Holly Dickson, legal director for the American Civil Liberties Union of Arkansas, said same-sex couples are already marrying in the state following the Supreme Court decision.
“Arkansas clerks properly recognized Obergefell as the law of the land and began issuing marriage licenses to couples as soon as the decision came down from SCOTUS, as did all of the other states in the 8th Circuit,” Dickson said. “But it is particularly nice to see explicit acknowledgement that the 8th Circuit’s 2006 decision in Citizens for Equal Protection v. Bruning is overruled.”
Joshua Newville, an associate attorney at the Minneapolis-based law firm of Madia Law LLC and co-counsel in the South Dakota marriage case, said the Supreme Court decision should have spelled immediate relief for plaintiffs in his case, but the Eighth Circuit decision was delayed because of action by the state.
“The South Dakota Attorney General chose instead to continue being an impediment to equality, unnecessarily delaying the inevitable and continuing to drive up the costs in this litigation by making a motion at the 8th Circuit that sought to rewrite the history books, pretending as if South Dakota never violated the Constitution,” Newville said. “It was a meritless argument and a waste of everyone’s time and money.”
Following the Eighth Circuit decision, attorneys on behalf of plaintiff same-sex couples in the South Dakota filed a request asking the district court to lift its stay on the ruling against the state’s ban on same-sex marriage.
Although same-sex couples have already started marrying in South Dakota following the Supreme Court decision even with the district court stay in place, Newville noted South Dakota Attorney General Marty Jackley has said clerks can refuse marriage licenses to gay couples for religious reasons.

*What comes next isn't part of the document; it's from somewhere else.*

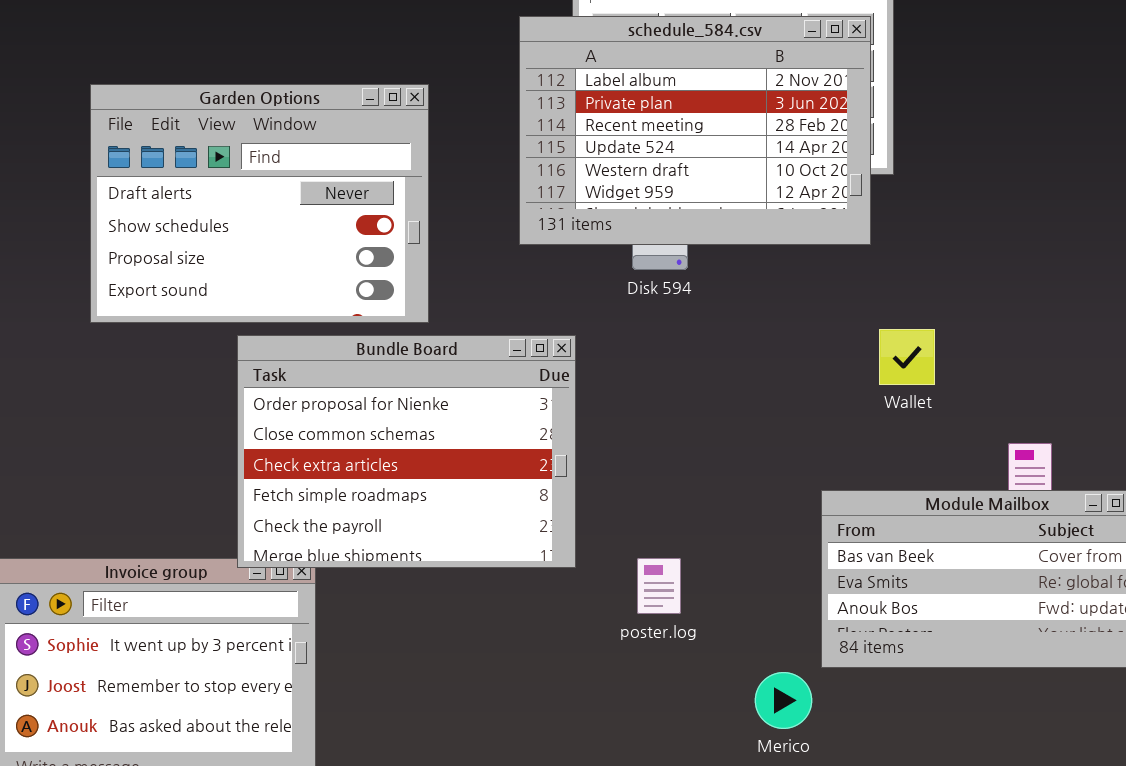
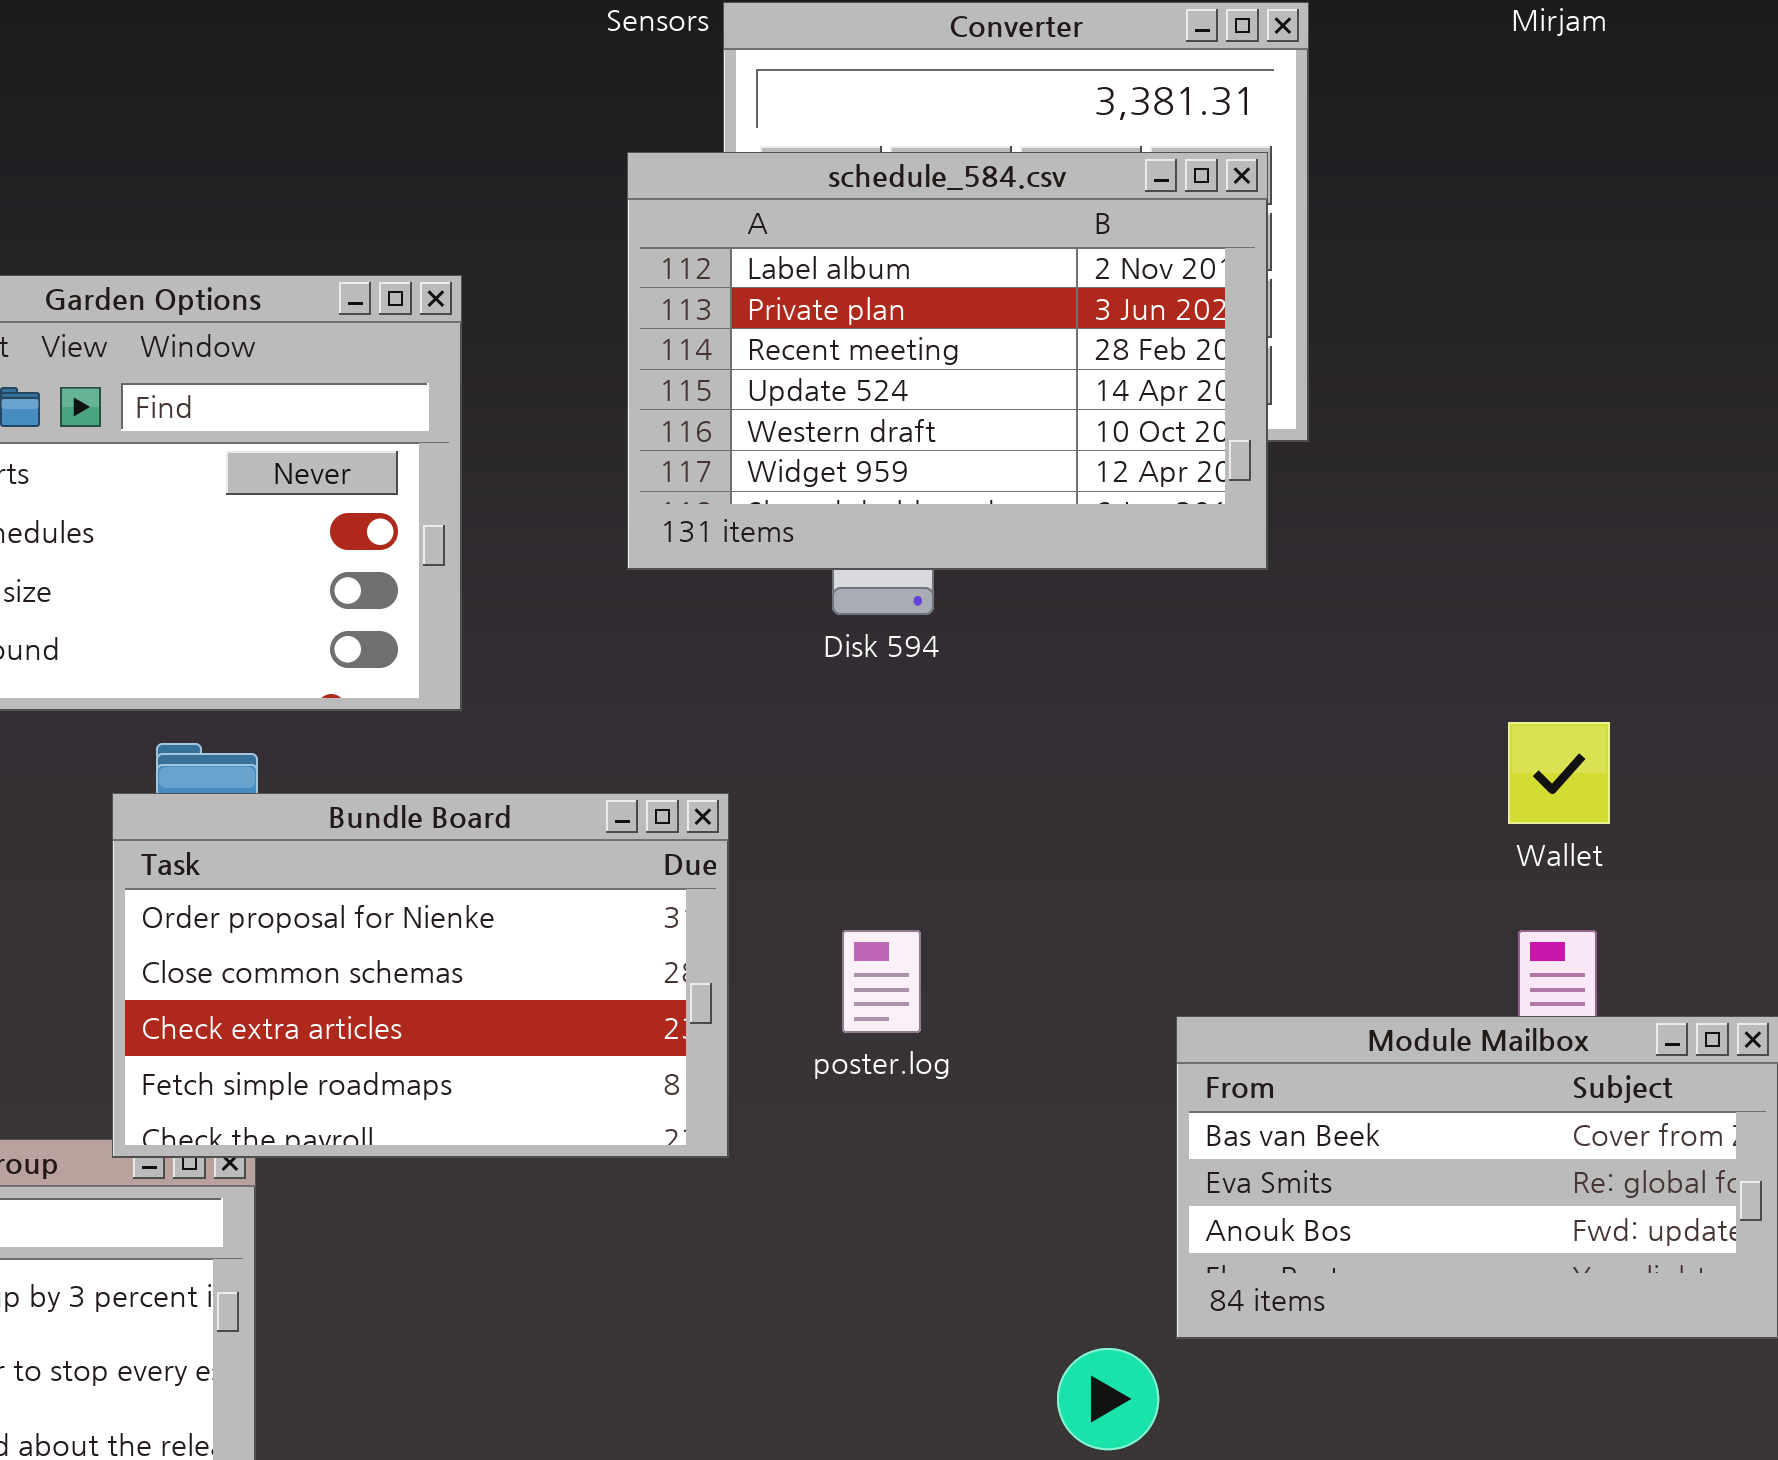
Wallet: [879,329,935,385] -> [1508,722,1610,824], moved
Bundle Board: [237,335,576,568] -> [112,793,729,1158], resized
poster.log: [637,558,681,614] -> [842,930,921,1033], moved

“As the district court’s order makes clear, the attorney general is wrong,” Newville said. “Clerks who treat same-sex couples differently than different-sex couples — for any reason whatsoever — violate the Constitution. Any clerk who does so will face a lawsuit.”
The South Dakota attorney general’s office didn’t immediately respond to the Washington Blade’s request to comment.
The remaining states in the Eighth Circuit are North Dakota, Minnesota, Iowa and Missouri. In North Dakota, U.S. District Judge Ralph Erickson declared the state’s ban on same-sex marriage unconstitutional decision after the Supreme Court’s decision on marriage and the state didn’t appeal. The Eighth Circuit already dispensed with the Missouri marriage case. Iowa legalized same-sex marriage through state court order in 2009 and Minnesota legalized it through the legislative process in 2013.